Au final, même les prédécesseurs du chef conservateur au poste de premier ministre, Margaret Thatcher et Tony Blair, n'avaient pas réalisé une telle performance: obtenir plus de sièges, plus de votes et un meilleur pourcentage des votes lors d'une seconde élection. David Cameron est ainsi passé de 10,8 à 11,3 millions de votes et de 36,4 à 36,9% des voix.

La donne indépendantiste 

Pour Nigel Farage, le chef du Parti pour l'indépendance du Royaume-Uni (UKIP), l'excellent score des conservateurs s'explique avant tout par la peur d'une victoire travailliste. «Il y a eu énormément d'électeurs tellement effrayés par une coalition entre le Parti travailliste et le Parti national écossais (SNP) indépendantiste qu'ils ont décidé de changer de camp et de voter pour les conservateurs.

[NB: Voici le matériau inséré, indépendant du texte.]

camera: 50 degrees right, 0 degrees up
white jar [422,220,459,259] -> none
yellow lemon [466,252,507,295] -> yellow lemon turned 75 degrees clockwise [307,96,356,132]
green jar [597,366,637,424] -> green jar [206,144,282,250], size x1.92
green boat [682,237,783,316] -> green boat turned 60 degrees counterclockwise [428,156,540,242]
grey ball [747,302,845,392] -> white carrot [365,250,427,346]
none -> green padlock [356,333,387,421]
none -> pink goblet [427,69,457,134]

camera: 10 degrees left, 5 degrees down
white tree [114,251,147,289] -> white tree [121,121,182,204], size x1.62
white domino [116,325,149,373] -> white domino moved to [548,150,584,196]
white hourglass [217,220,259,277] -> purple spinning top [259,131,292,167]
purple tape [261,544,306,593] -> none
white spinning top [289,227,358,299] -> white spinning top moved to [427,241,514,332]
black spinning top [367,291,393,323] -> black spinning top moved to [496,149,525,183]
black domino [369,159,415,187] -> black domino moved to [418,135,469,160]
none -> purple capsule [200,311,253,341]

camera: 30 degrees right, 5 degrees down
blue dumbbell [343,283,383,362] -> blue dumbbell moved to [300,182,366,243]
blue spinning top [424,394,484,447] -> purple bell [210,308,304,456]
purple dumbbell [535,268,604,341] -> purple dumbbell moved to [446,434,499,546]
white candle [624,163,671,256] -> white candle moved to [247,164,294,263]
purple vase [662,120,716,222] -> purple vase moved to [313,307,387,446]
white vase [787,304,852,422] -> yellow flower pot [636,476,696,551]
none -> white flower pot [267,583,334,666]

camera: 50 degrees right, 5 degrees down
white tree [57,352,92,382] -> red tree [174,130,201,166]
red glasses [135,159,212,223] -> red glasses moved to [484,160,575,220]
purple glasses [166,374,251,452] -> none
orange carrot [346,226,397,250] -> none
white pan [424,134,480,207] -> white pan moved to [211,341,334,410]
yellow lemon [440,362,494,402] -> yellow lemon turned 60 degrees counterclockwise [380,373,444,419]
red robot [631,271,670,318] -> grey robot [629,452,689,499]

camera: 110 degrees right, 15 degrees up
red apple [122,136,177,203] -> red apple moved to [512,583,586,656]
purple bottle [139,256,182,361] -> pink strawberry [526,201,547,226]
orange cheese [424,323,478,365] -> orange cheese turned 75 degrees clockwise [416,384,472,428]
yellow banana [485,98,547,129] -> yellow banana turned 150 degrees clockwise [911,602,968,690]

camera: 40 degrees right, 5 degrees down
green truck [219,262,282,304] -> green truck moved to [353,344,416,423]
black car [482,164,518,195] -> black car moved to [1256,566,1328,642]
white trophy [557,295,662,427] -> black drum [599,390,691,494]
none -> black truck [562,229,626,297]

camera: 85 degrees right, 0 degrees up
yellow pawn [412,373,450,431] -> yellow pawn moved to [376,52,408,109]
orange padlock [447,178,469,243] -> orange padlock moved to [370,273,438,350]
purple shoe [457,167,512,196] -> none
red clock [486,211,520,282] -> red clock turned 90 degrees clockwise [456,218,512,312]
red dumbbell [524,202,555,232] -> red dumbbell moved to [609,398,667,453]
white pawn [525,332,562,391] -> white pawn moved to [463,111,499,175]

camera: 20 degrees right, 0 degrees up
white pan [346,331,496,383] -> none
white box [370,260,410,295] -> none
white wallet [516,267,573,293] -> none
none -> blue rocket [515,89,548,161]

Cela inclut notamment des électeurs qui ont voté UKIP lors du scrutin précédent.»

Les libéraux-démocrates ont fait part du même sentiment. Gavin Grant, responsable du parti pour les régions de l'ouest du pays, indique avoir perçu un véritable changement dans l'humeur des gens lors des derniers jours de la campagne. «Lors des séances de porte-à-porte, les gens disaient qu'ils voulaient de la clarté, un gouvernement qui n'aurait pas les mains liées par les indépendantistes écossais du SNP. Ce message a fini par trouver une résonance auprès des gens à la fin de la campagne. La tendance auprès des indécis, ceux qui choisissent entre nous et les conservateurs, n'était pas à notre avantage. Il y avait un désir de certitude.»

La stratégie menée par David Cameron lors des semaines préalables au référendum écossais en septembre dernier semble encore avoir fonctionné. Il avait promis le «chaos» aux Écossais en cas d'indépendance; il a de nouveau promis le «chaos» aux Britanniques en cas d'arrivée au pouvoir des travaillistes grâce au soutien du Parti national écossais dirigé par Nicola Sturgeon.

Sa victoire lui a permis hier d'être généreux envers les Écossais. Lors de son discours d'acceptation, il a promis de créer le «plus puissant gouvernement dévolu du monde avec d'importantes compétences en matière de taxation». Au regard des sourires des indépendantistes, qui pourront rejeter sur les conservateurs la responsabilité de tous les problèmes à venir, cette stratégie pourrait bien se retourner contre David Cameron.